> _WHAT IS BEING ASKED_
Answer with one figure only, the number of lines below in which "Training" occurs.

Collected data:
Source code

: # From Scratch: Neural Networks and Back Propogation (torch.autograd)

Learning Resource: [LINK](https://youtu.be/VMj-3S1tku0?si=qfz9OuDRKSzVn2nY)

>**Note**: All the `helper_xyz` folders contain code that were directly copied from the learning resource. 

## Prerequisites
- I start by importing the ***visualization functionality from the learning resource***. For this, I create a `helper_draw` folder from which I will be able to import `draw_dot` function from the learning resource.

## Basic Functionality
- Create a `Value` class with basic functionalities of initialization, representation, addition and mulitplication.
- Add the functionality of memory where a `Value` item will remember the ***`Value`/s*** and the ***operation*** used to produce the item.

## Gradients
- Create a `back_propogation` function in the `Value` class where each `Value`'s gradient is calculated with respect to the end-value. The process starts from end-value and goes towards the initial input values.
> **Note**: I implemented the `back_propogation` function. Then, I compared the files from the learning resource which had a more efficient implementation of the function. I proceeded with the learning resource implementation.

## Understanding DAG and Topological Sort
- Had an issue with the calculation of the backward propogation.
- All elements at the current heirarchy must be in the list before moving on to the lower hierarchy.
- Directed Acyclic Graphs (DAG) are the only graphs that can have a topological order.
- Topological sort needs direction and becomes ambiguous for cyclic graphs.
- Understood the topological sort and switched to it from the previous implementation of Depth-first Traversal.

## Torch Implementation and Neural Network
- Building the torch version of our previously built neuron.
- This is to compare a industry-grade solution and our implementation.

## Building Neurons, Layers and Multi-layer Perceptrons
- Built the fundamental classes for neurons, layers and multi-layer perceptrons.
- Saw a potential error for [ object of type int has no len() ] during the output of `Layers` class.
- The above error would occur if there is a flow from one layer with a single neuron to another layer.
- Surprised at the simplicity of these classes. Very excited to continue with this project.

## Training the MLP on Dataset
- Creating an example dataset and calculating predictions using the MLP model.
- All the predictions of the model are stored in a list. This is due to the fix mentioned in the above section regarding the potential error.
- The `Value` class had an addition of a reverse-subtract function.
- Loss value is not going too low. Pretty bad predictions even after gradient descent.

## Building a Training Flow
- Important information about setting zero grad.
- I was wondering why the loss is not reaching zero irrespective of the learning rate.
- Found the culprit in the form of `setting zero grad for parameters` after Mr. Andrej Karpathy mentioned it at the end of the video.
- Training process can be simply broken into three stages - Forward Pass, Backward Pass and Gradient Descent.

> _WRITTEN ANSWER_
3